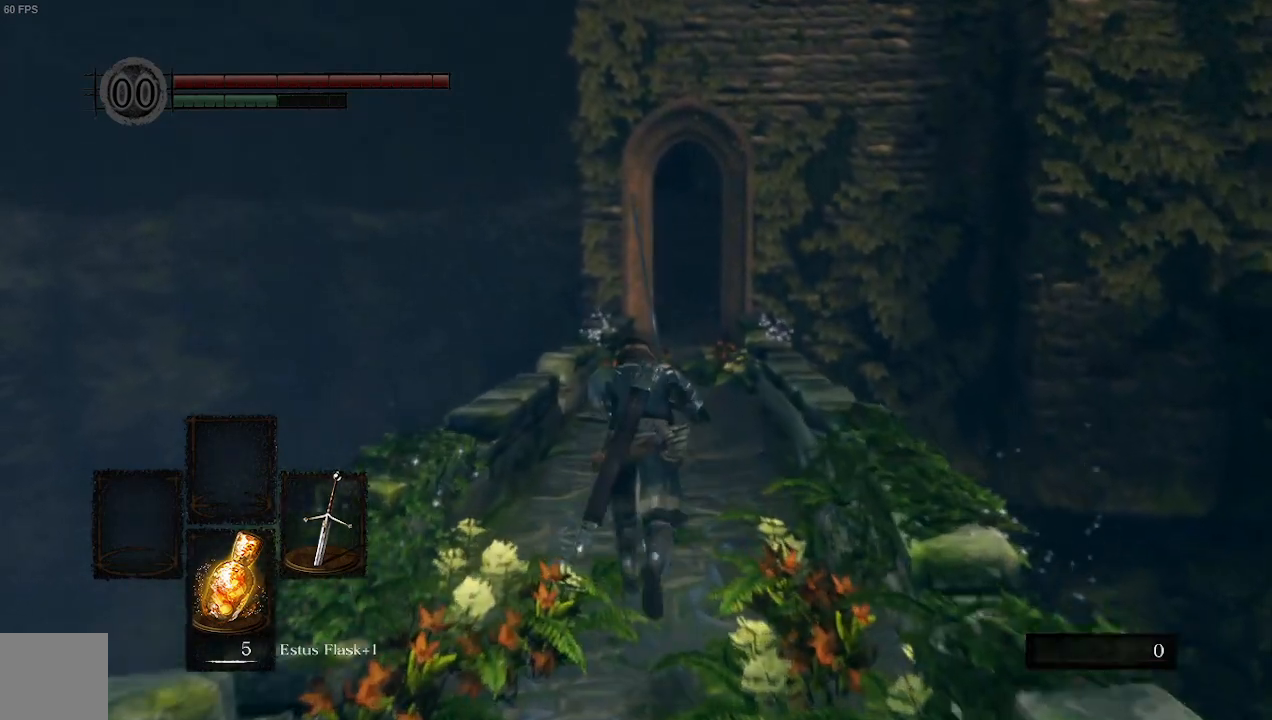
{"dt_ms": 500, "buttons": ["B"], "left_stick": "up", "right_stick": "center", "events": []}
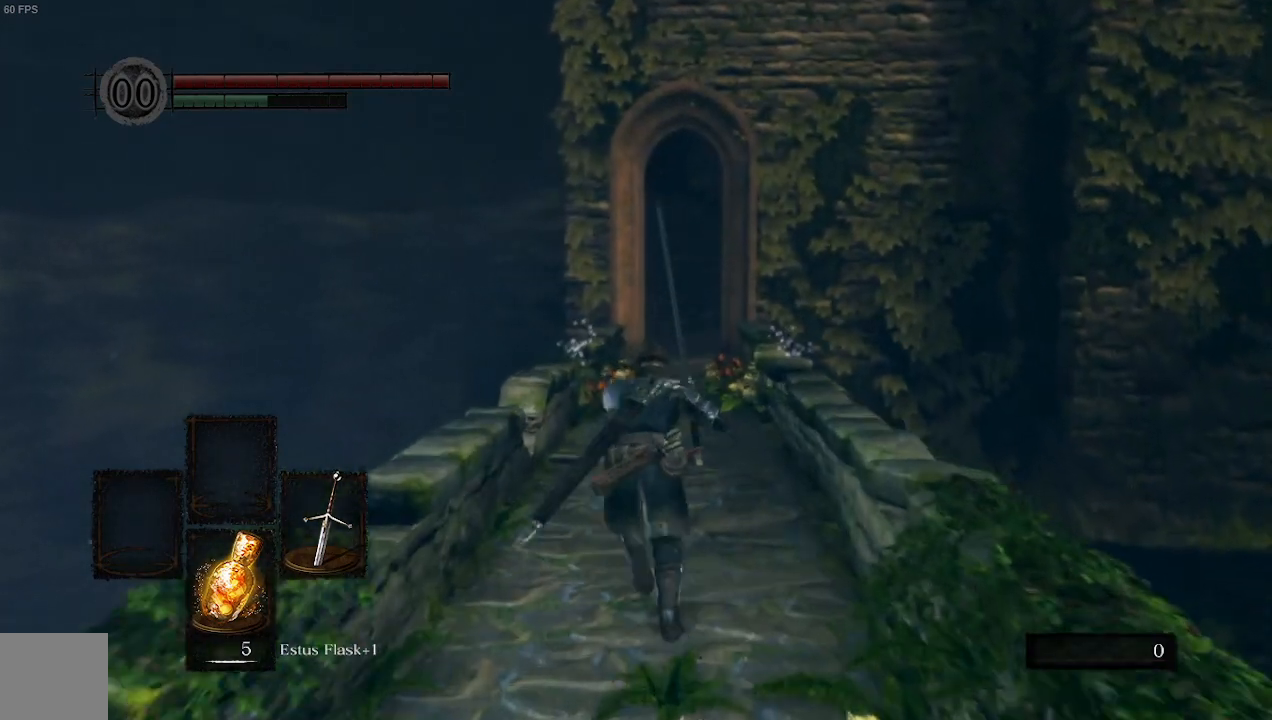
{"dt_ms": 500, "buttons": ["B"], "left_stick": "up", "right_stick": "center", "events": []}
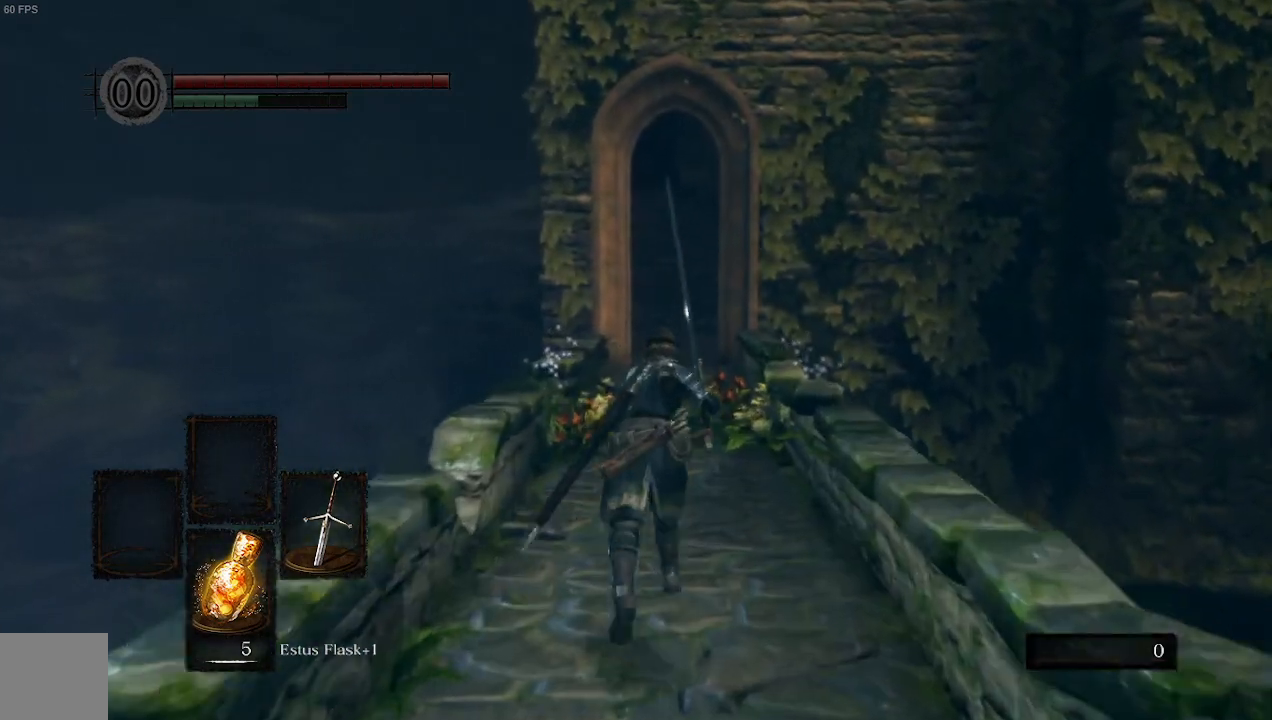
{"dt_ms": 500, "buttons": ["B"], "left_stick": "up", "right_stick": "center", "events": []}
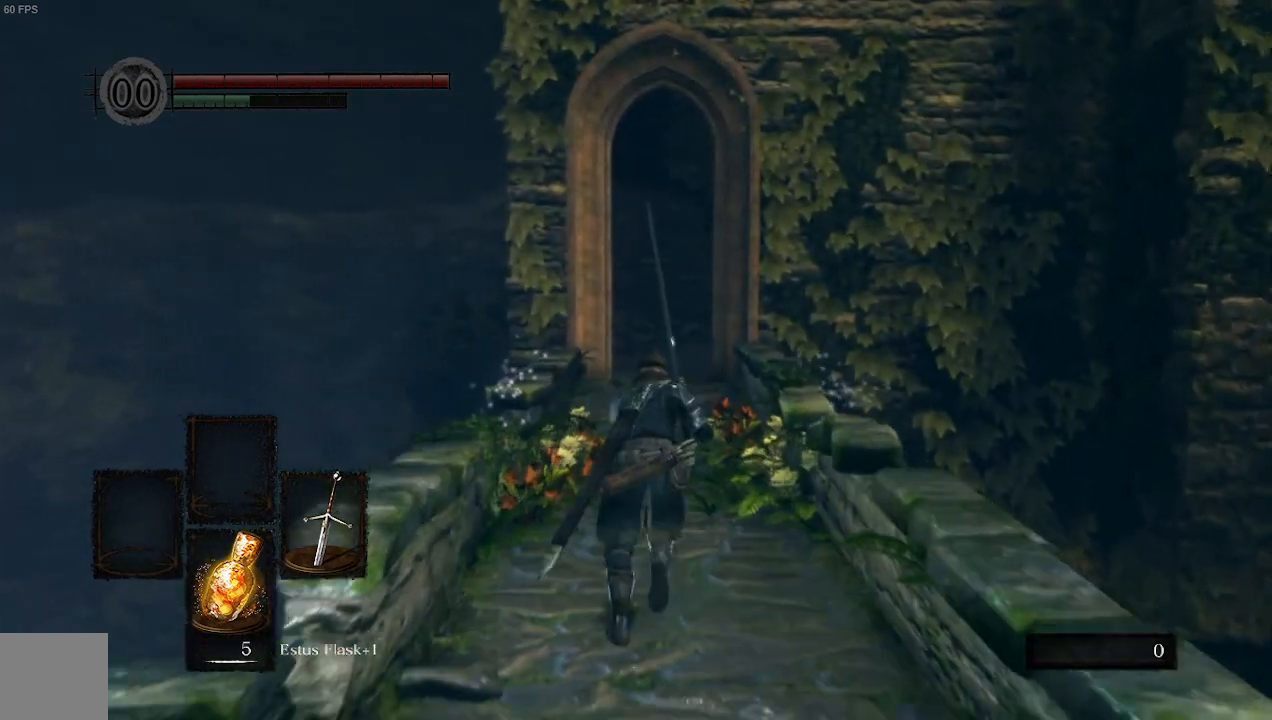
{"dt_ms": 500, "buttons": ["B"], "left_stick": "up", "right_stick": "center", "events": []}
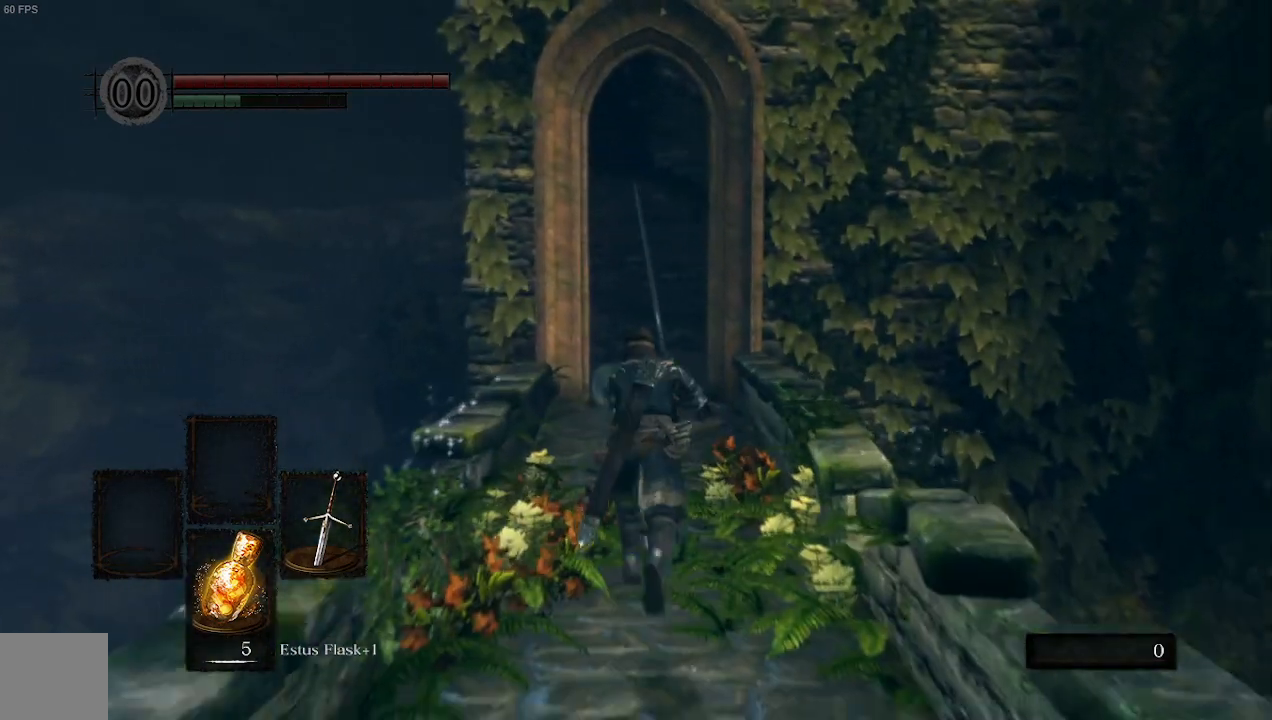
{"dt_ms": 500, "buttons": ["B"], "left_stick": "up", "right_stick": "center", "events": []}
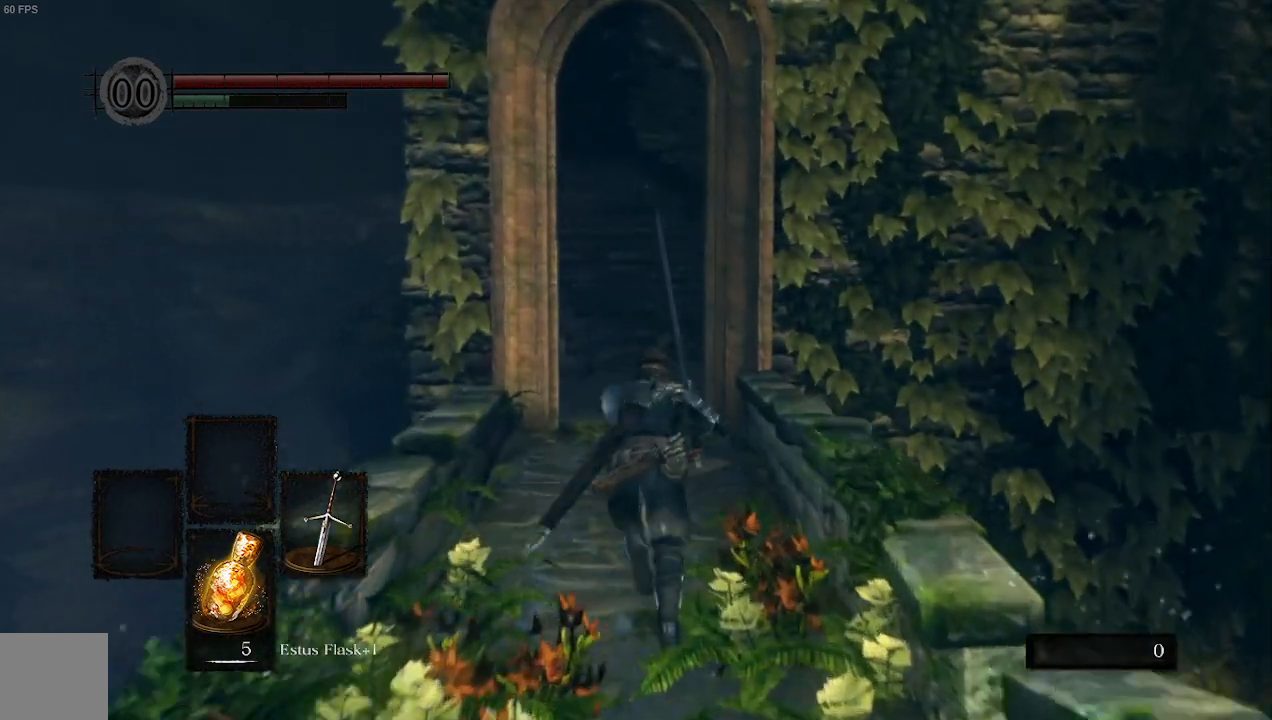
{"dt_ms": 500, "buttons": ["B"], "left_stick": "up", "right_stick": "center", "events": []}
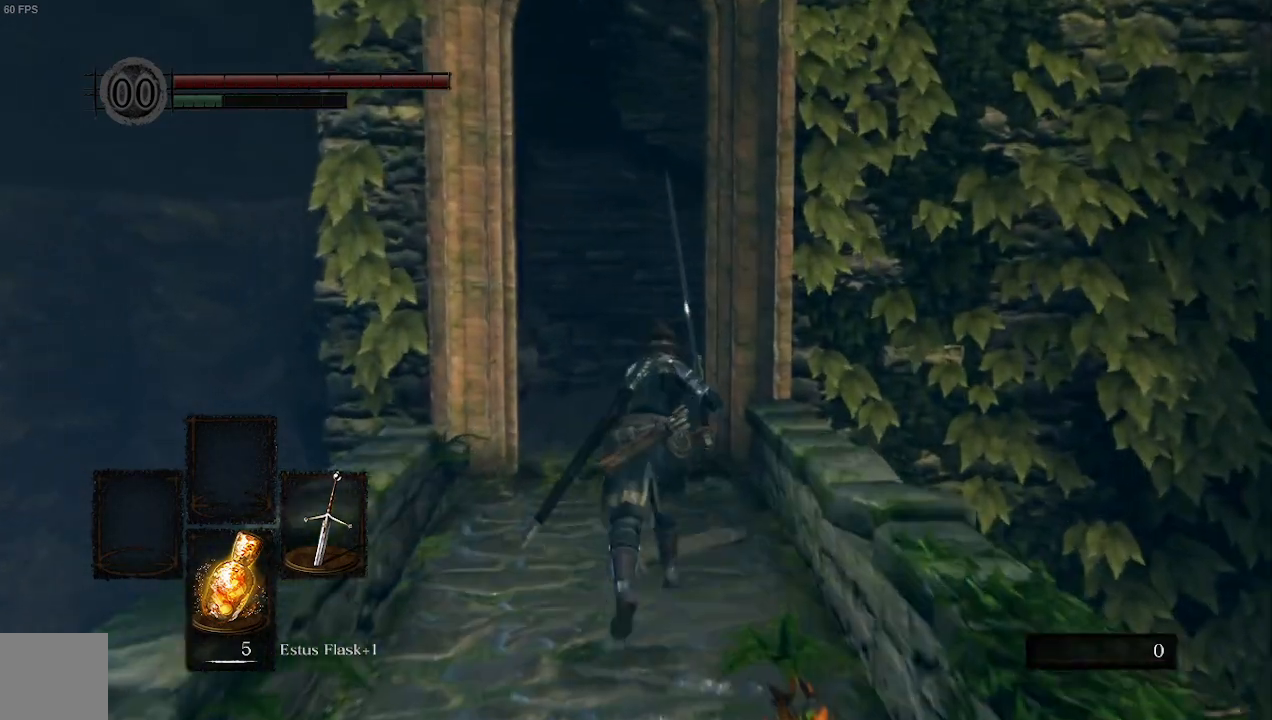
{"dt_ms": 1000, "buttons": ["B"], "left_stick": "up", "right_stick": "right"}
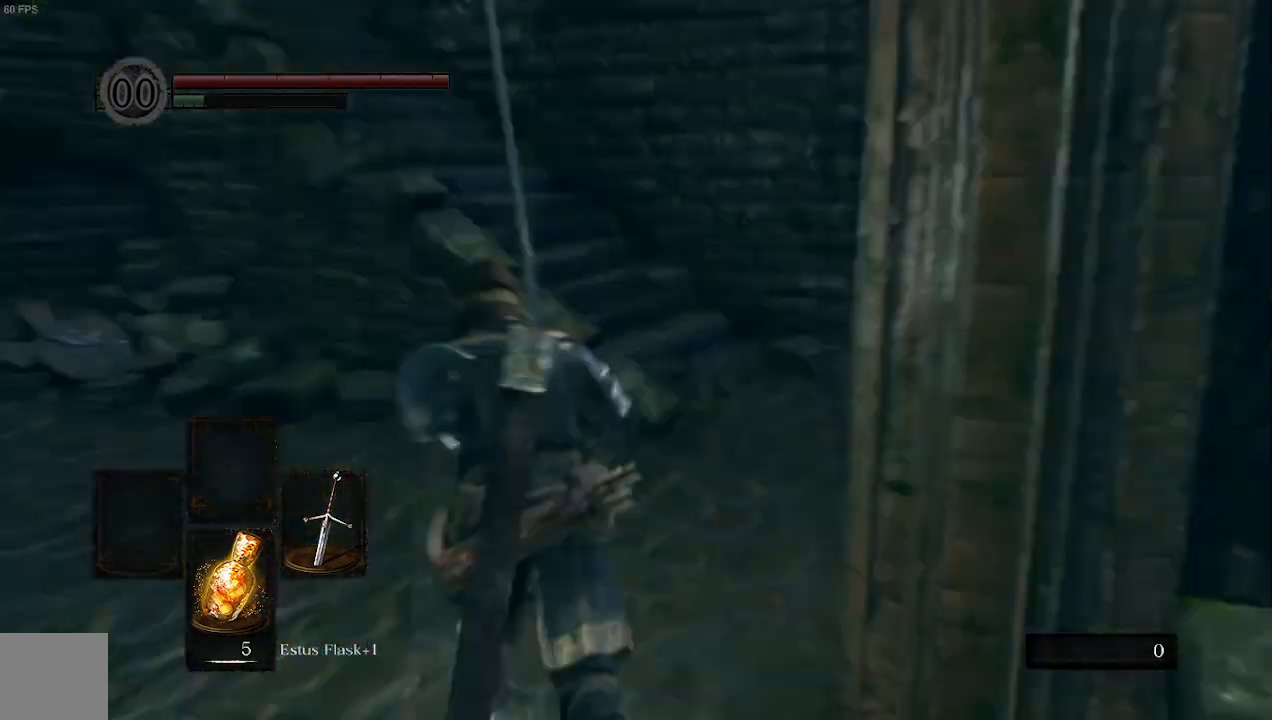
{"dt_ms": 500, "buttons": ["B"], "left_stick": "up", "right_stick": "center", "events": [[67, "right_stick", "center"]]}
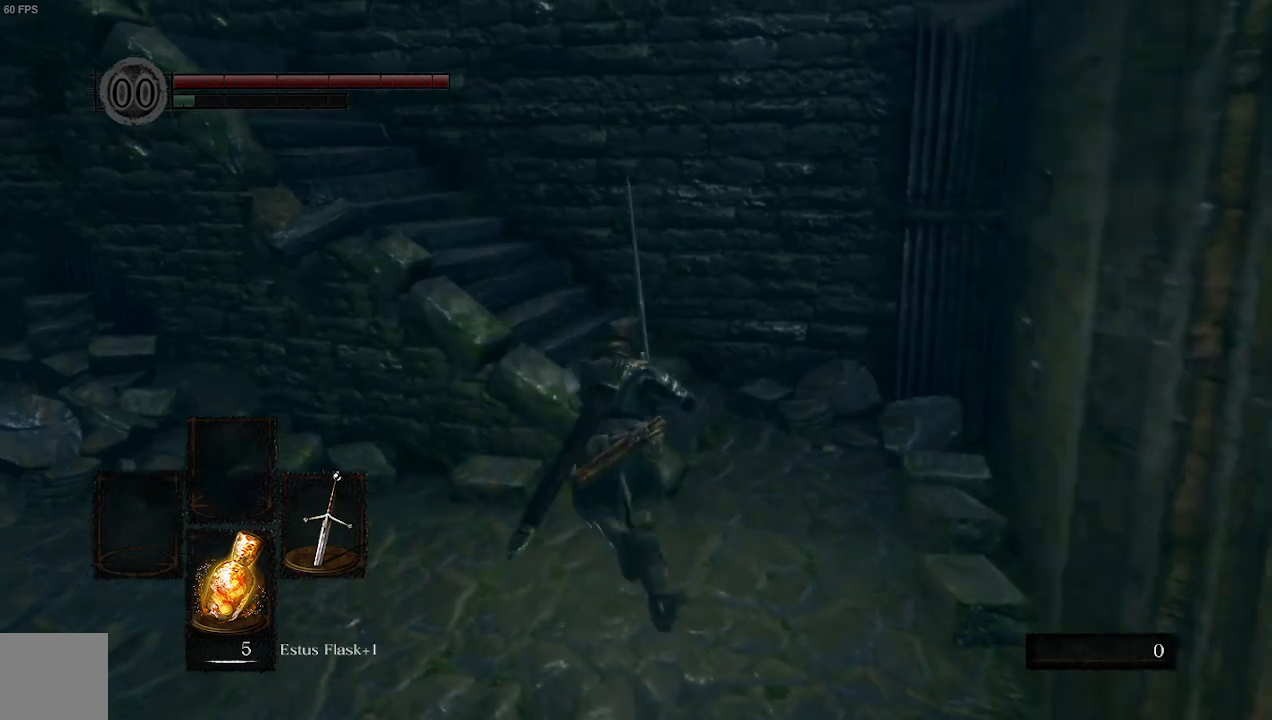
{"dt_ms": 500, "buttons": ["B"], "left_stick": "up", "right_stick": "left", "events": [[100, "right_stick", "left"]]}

++++

## Exercise
Output each of the lines above exactly, apart from the images.

## Solution to this exercise
{"dt_ms": 500, "buttons": ["B"], "left_stick": "up", "right_stick": "center", "events": []}
{"dt_ms": 500, "buttons": ["B"], "left_stick": "up", "right_stick": "center", "events": []}
{"dt_ms": 500, "buttons": ["B"], "left_stick": "up", "right_stick": "center", "events": []}
{"dt_ms": 500, "buttons": ["B"], "left_stick": "up", "right_stick": "center", "events": []}
{"dt_ms": 500, "buttons": ["B"], "left_stick": "up", "right_stick": "center", "events": []}
{"dt_ms": 500, "buttons": ["B"], "left_stick": "up", "right_stick": "center", "events": []}
{"dt_ms": 1000, "buttons": ["B"], "left_stick": "up", "right_stick": "right"}
{"dt_ms": 500, "buttons": ["B"], "left_stick": "up", "right_stick": "center", "events": [[67, "right_stick", "center"]]}
{"dt_ms": 500, "buttons": ["B"], "left_stick": "up", "right_stick": "left", "events": [[100, "right_stick", "left"]]}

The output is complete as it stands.